Exercise task 1:
Decide whether each statement below agrees with the passage on technology and currency, answering yes or no and quoting the deciding words of the passage. (a) The writer says that ten or twenty years ago the headline would have seemed to be written in tongues. (b) The writer says that reaching a helpful live person right away when calling a company is still common. (c) The writer quotes U.S. dollar bills as calling the note legal tender for all debts, public and private.

Passage shown:
Okay, so twenty years ago – we could even make that ten
years ago – the headline above would have
appeared to be written in tongues.
But technology roars on.In fact, it not only roars on, it roars over us, smashing, crushing, slicing, chewing up, and spitting out what used to be considered the human side of humanity at a fearsome rate.
Privacy? Forget it. Calling a company you do business with
and having a helpful live person who speaks your own language and lives in your
own country pick up the phone right off the bat? A quaint, ancient custom, now
vanished. Fiercely expensive personal electronic equipment that doesn’t become
outmoded and turn into a totally useless piece of junk that creates hazards
both to the environment and to your private information? If you yearn for
that, you must be old enough to be living on Social Security.
And now even our
currency is under fire.
Let’s walk this back a little bit. It says on every U.S.
dollar bill in my wallet, “This note is legal tender for all debts, public and
private.”

Material supplied:

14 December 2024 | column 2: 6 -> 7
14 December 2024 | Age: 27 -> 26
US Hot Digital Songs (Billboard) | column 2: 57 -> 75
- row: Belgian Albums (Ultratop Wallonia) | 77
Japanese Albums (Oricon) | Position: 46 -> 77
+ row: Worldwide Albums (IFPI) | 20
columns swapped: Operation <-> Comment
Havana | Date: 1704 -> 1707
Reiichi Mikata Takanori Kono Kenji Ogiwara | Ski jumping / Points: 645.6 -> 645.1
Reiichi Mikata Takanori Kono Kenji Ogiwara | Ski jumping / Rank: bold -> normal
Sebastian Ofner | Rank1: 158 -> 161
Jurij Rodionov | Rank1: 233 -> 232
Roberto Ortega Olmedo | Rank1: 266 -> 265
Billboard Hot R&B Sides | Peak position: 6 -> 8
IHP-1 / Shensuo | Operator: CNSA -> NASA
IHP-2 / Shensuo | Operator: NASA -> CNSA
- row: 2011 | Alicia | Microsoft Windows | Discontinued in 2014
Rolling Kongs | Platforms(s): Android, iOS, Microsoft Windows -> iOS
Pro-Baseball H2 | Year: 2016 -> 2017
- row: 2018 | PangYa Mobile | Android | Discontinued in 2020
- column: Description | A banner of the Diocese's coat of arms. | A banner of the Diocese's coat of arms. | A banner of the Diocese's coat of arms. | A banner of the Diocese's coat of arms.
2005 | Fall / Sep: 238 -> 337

Exercise task 2:
Reproduce all 22 records in Block 1 character for character, keeping every line in its original order.

Task output 1:
(a) Yes: "twenty years ago – we could even make that ten years ago – the headline above would have appeared to be written in tongues."
(b) No: "A quaint, ancient custom, now vanished."
(c) Yes: "This note is legal tender for all debts, public and private."

Task output 2:
14 December 2024 | column 2: 6 -> 7
14 December 2024 | Age: 27 -> 26
US Hot Digital Songs (Billboard) | column 2: 57 -> 75
- row: Belgian Albums (Ultratop Wallonia) | 77
Japanese Albums (Oricon) | Position: 46 -> 77
+ row: Worldwide Albums (IFPI) | 20
columns swapped: Operation <-> Comment
Havana | Date: 1704 -> 1707
Reiichi Mikata Takanori Kono Kenji Ogiwara | Ski jumping / Points: 645.6 -> 645.1
Reiichi Mikata Takanori Kono Kenji Ogiwara | Ski jumping / Rank: bold -> normal
Sebastian Ofner | Rank1: 158 -> 161
Jurij Rodionov | Rank1: 233 -> 232
Roberto Ortega Olmedo | Rank1: 266 -> 265
Billboard Hot R&B Sides | Peak position: 6 -> 8
IHP-1 / Shensuo | Operator: CNSA -> NASA
IHP-2 / Shensuo | Operator: NASA -> CNSA
- row: 2011 | Alicia | Microsoft Windows | Discontinued in 2014
Rolling Kongs | Platforms(s): Android, iOS, Microsoft Windows -> iOS
Pro-Baseball H2 | Year: 2016 -> 2017
- row: 2018 | PangYa Mobile | Android | Discontinued in 2020
- column: Description | A banner of the Diocese's coat of arms. | A banner of the Diocese's coat of arms. | A banner of the Diocese's coat of arms. | A banner of the Diocese's coat of arms.
2005 | Fall / Sep: 238 -> 337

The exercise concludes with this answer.